• _WHAT YOU SHOULD DO_:
If a line in the listing below contains "福田汽车", return that line.
..........
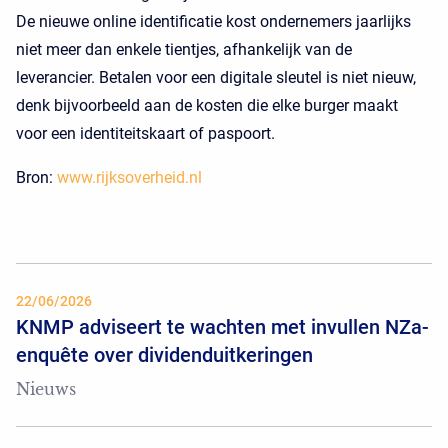
De nieuwe online identificatie kost ondernemers jaarlijks
niet meer dan enkele tientjes, afhankelijk van de
leverancier. Betalen voor een digitale sleutel is niet nieuw,
denk bijvoorbeeld aan de kosten die elke burger maakt
voor een identiteitskaart of paspoort.
Bron:
www.rijksoverheid.nl
22/06/2026
KNMP adviseert te wachten met invullen NZa-
enquête over dividenduitkeringen
Nieuws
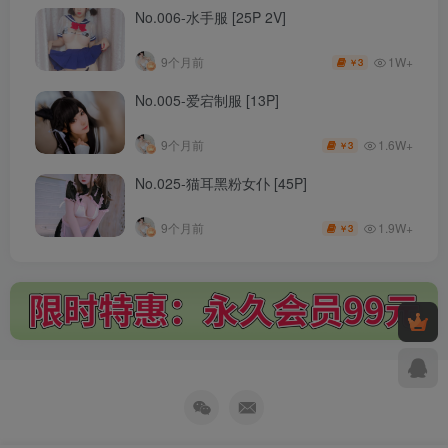
No.006-水手服 [25P 2V]
1W+
9个月前
3
￥
No.005-爱宕制服 [13P]
1.6W+
9个月前
3
￥
No.025-猫耳黑粉女仆 [45P]
1.9W+
9个月前
3
￥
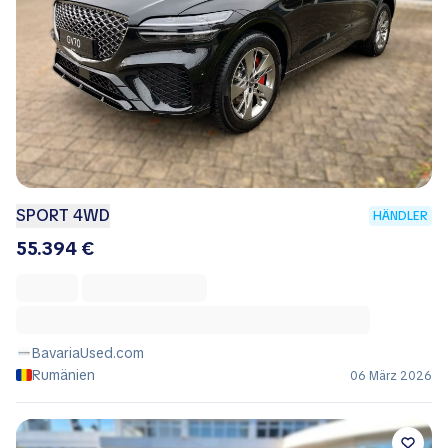
SPORT 4WD
HÄNDLER
55.394 €
BavariaUsed.com
Rumänien
06 März 2026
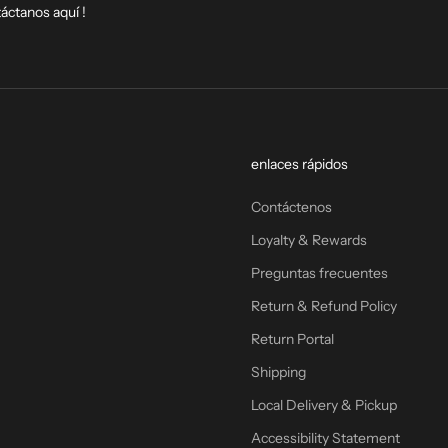
táctanos
aquí
!
enlaces rápidos
Contáctenos
Loyalty & Rewards
Preguntas frecuentes
Return & Refund Policy
Return Portal
Shipping
Local Delivery & Pickup
Accessibility Statement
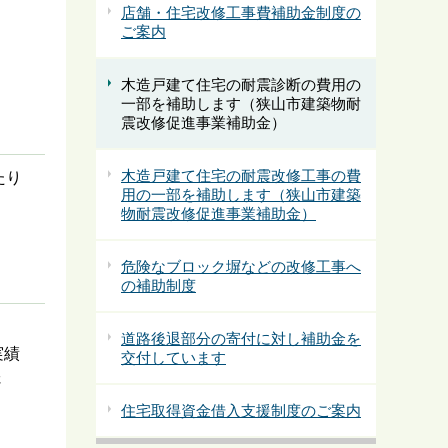
店舗・住宅改修工事費補助金制度の
ご案内
木造戸建て住宅の耐震診断の費用の
一部を補助します（狭山市建築物耐
震改修促進事業補助金）
木造戸建て住宅の耐震改修工事の費
たり
用の一部を補助します（狭山市建築
物耐震改修促進事業補助金）
危険なブロック塀などの改修工事へ
の補助制度
道路後退部分の寄付に対し補助金を
実績
交付しています
さ
住宅取得資金借入支援制度のご案内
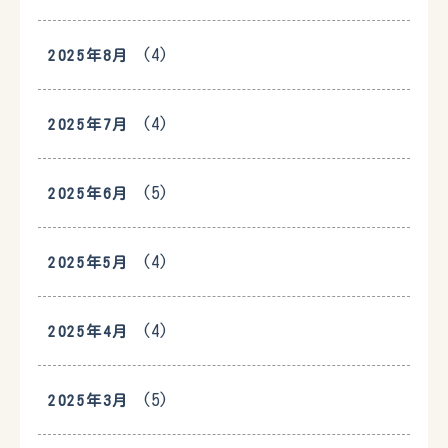
(4)
2025年8月
(4)
2025年7月
(5)
2025年6月
(4)
2025年5月
(4)
2025年4月
(5)
2025年3月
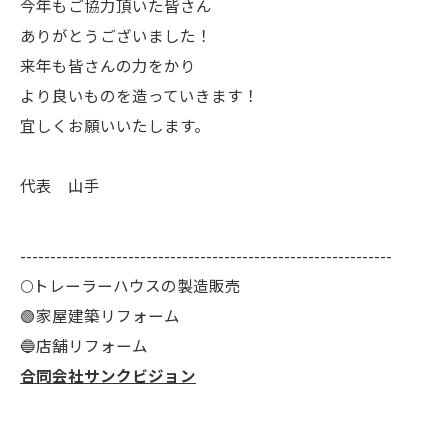
今年もご協力頂いた皆さん
ありがとうございました！
来年も皆さんの力をかり
より良いものを造っていきます！
宜しくお願いいたします。
代表 山手
--------------------------------------------------------------
🌕️トレーラーハウスの製造販売
🟢家屋建築リフォーム
🔵店舗リフォーム
合同会社サンクビジョン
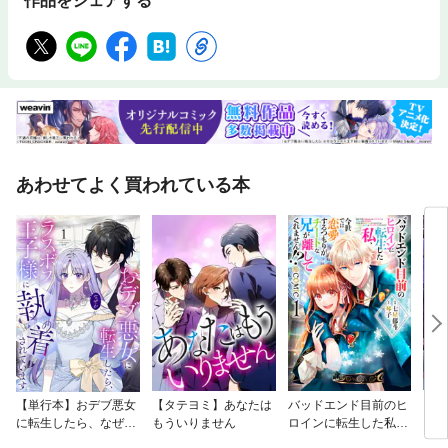
作品をシェアする
あわせてよく買われている本
【単行本】おデブ悪女
【タテヨミ】あなたは
バッドエンド目前のヒ
【タ
に転生したら、なぜか
もういりません
ロインに転生した私、
リ〜
ラスボス王子様に執着
今世では恋愛するつも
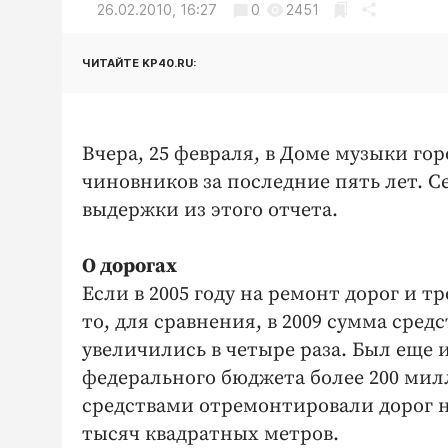
26.02.2010, 16:27
0
2451
ЧИТАЙТЕ KP40.RU:
Вчера, 25 февраля, в Доме музыки го
чиновников за последние пять лет. 
выдержки из этого отчета.
О дорогах
Если в 2005 году на ремонт дорог и т
то, для сравнения, в 2009 сумма сред
увеличились в четыре раза. Был еще и
федерального бюджета более 200 мил
средствами отремонтировали дорог на
тысяч квадратных метров.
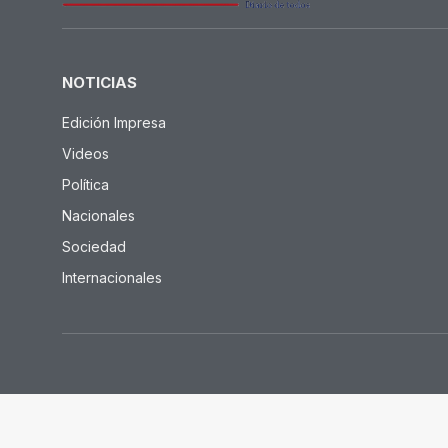
SOCIEDAD
Una por una, estas son l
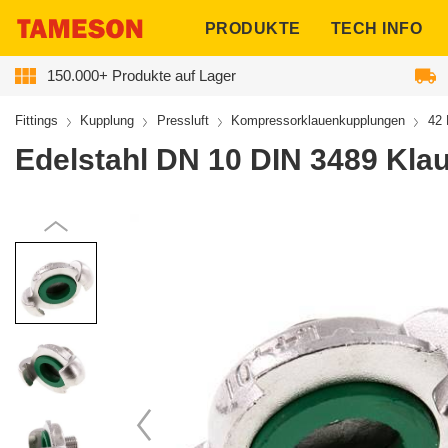
ngen
PRODUKTE
TECH INFO
150.000+ Produkte auf Lager
Fittings
Kupplung
Pressluft
Kompressorklauenkupplungen
42 
Edelstahl DN 10 DIN 3489 Kla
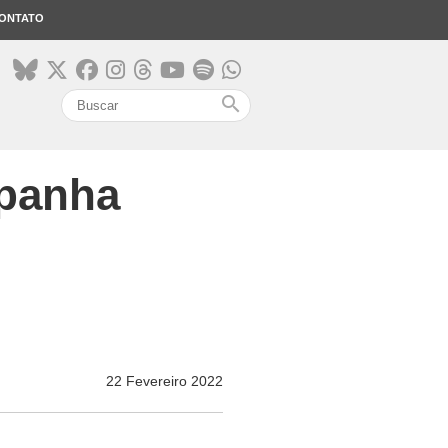
ONTATO
search
spanha
22 Fevereiro 2022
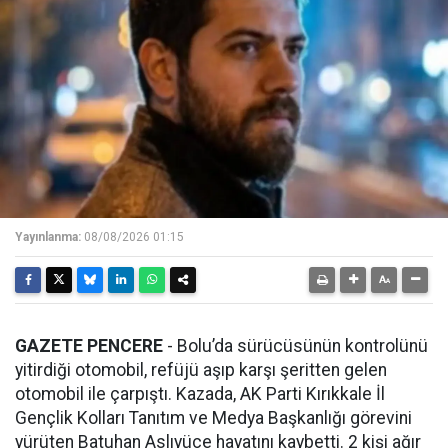
Yayınlanma:
08/08/2026 01:15
GAZETE PENCERE
- Bolu’da sürücüsünün kontrolünü
yitirdiği otomobil, refüjü aşıp karşı şeritten gelen
otomobil ile çarpıştı. Kazada, AK Parti Kırıkkale İl
Gençlik Kolları Tanıtım ve Medya Başkanlığı görevini
yürüten Batuhan Aslıyüce hayatını kaybetti. 2 kişi ağır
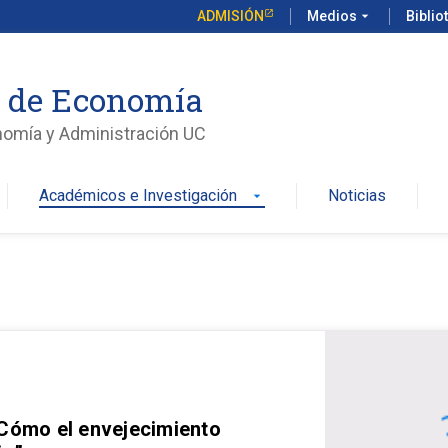
ADMISIÓN
Medios
arrow_drop_down
Biblio
o de Economía
nomía y Administración UC
Académicos e Investigación
Noticias
arrow_drop_down
 Cómo el envejecimiento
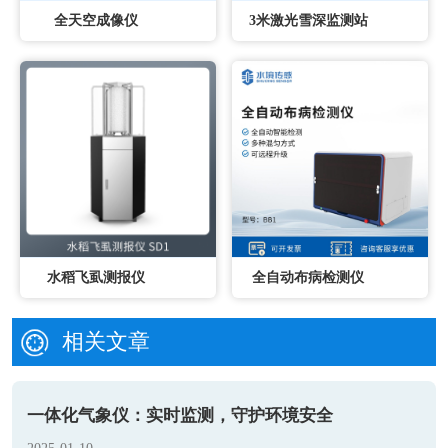
全天空成像仪
3米激光雪深监测站
水稻飞虱测报仪
全自动布病检测仪
相关文章
一体化气象仪：实时监测，守护环境安全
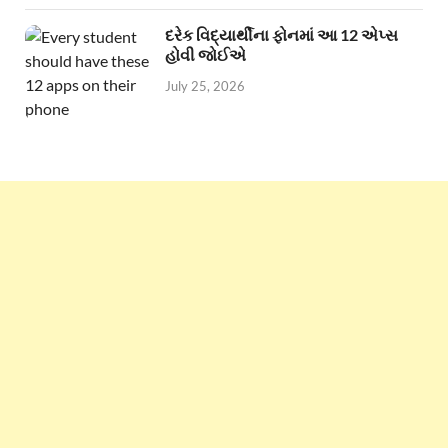
દરેક વિદ્યાર્થીના ફોનમાં આ 12 એપ્સ
હોવી જોઈએ
July 25, 2026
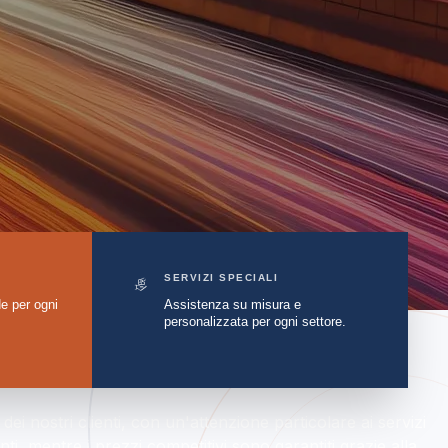
SERVIZI SPECIALI
e per ogni
Assistenza su misura e
personalizzata per ogni settore.
dei nostri clienti, con un'attenzione particolare ai servizi
ti, mentre i prezzi competitivi sono garantiti grazie alla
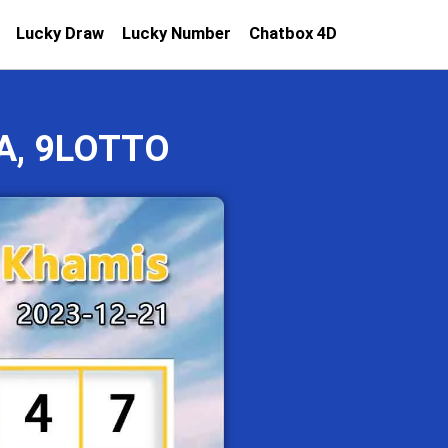
Lucky Draw
Lucky Number
Chatbox 4D
A, 9LOTTO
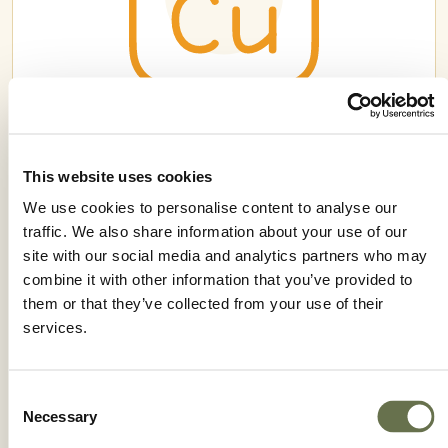
HIBIO® BLUESHIELD 20 WG
This website uses cookies
We use cookies to personalise content to analyse our
traffic. We also share information about your use of our
site with our social media and analytics partners who may
combine it with other information that you’ve provided to
them or that they’ve collected from your use of their
services.
Consent
Necessary
Selection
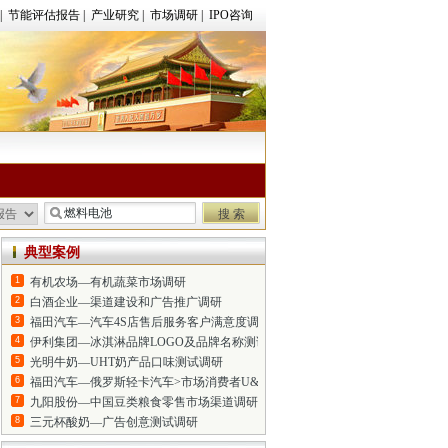
|
节能评估报告
|
产业研究
|
市场调研
|
IPO咨询
典型案例
1
有机农场—有机蔬菜市场调研
2
白酒企业—渠道建设和广告推广调研
3
福田汽车—汽车4S店售后服务客户满意度调研
4
伊利集团—冰淇淋品牌LOGO及品牌名称测试调研
5
光明牛奶—UHT奶产品口味测试调研
6
福田汽车—俄罗斯轻卡汽车>市场消费者U&A调研
7
九阳股份—中国豆类粮食零售市场渠道调研
8
三元杯酸奶—广告创意测试调研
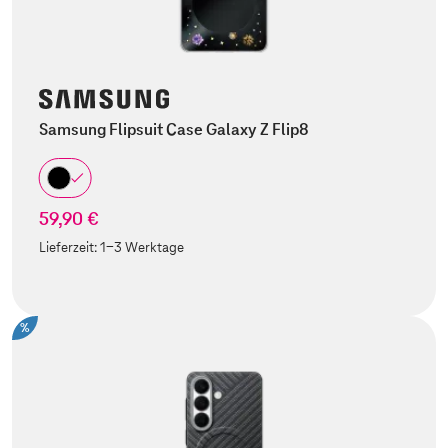
Samsung Flipsuit Case Galaxy Z Flip8
59,90 €
Lieferzeit:
1-3 Werktage
%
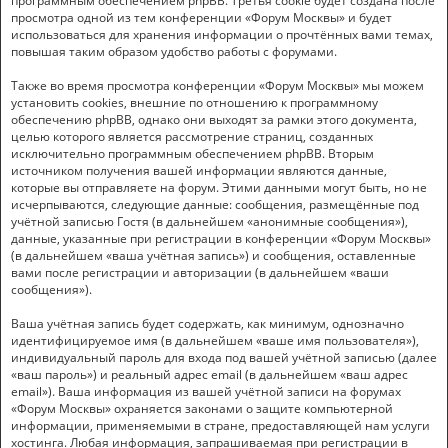
программным обеспечением phpBB. Третья cookie будет создана после
просмотра одной из тем конференции «Форум Москвы» и будет
использоваться для хранения информации о прочтённых вами темах,
повышая таким образом удобство работы с форумами.
Также во время просмотра конференции «Форум Москвы» мы можем
установить cookies, внешние по отношению к программному
обеспечению phpBB, однако они выходят за рамки этого документа,
целью которого является рассмотрение страниц, созданных
исключительно программным обеспечением phpBB. Вторым
источником получения вашей информации являются данные,
которые вы отправляете на форум. Этими данными могут быть, но не
исчерпываются, следующие данные: сообщения, размещённые под
учётной записью Гостя (в дальнейшем «анонимные сообщения»),
данные, указанные при регистрации в конференции «Форум Москвы»
(в дальнейшем «ваша учётная запись») и сообщения, оставленные
вами после регистрации и авторизации (в дальнейшем «ваши
сообщения»).
Ваша учётная запись будет содержать, как минимум, однозначно
идентифицируемое имя (в дальнейшем «ваше имя пользователя»),
индивидуальный пароль для входа под вашей учётной записью (далее
«ваш пароль») и реальный адрес email (в дальнейшем «ваш адрес
email»). Ваша информация из вашей учётной записи на форумах
«Форум Москвы» охраняется законами о защите компьютерной
информации, применяемыми в стране, предоставляющей нам услуги
хостинга. Любая информация, запрашиваемая при регистрации в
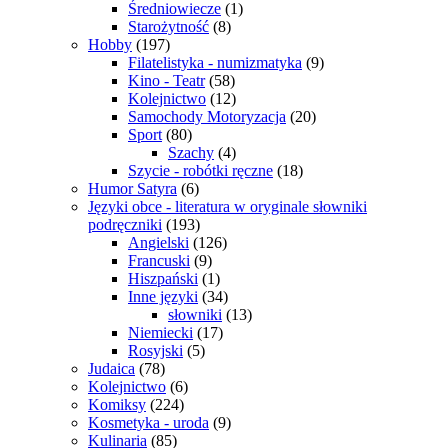
Średniowiecze
(1)
Starożytność
(8)
Hobby
(197)
Filatelistyka - numizmatyka
(9)
Kino - Teatr
(58)
Kolejnictwo
(12)
Samochody Motoryzacja
(20)
Sport
(80)
Szachy
(4)
Szycie - robótki ręczne
(18)
Humor Satyra
(6)
Języki obce - literatura w oryginale słowniki
podręczniki
(193)
Angielski
(126)
Francuski
(9)
Hiszpański
(1)
Inne języki
(34)
słowniki
(13)
Niemiecki
(17)
Rosyjski
(5)
Judaica
(78)
Kolejnictwo
(6)
Komiksy
(224)
Kosmetyka - uroda
(9)
Kulinaria
(85)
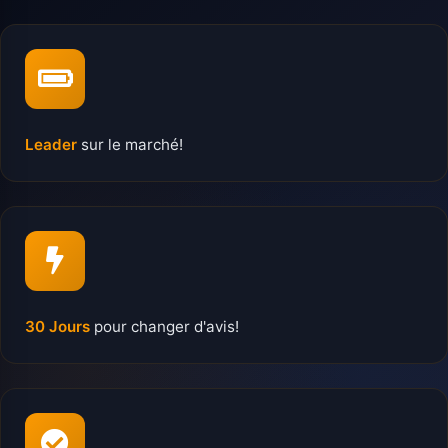
Leader
sur le marché!
30 Jours
pour changer d'avis!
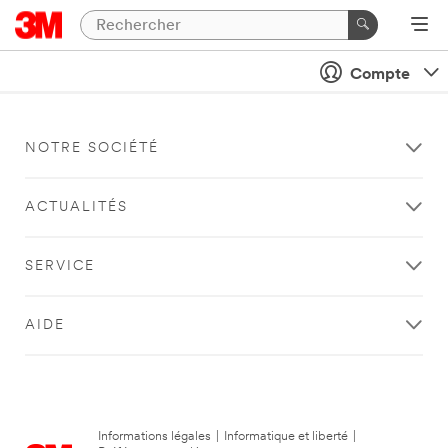
Compte
NOTRE SOCIÉTÉ
ACTUALITÉS
SERVICE
AIDE
Informations légales
|
Informatique et liberté
|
..........
• _EXERCISE OUTPUT_:
福田汽车—汽车4S店售后服务客户满意度调研
福田汽车—俄罗斯轻卡汽车>市场消费者U&A调研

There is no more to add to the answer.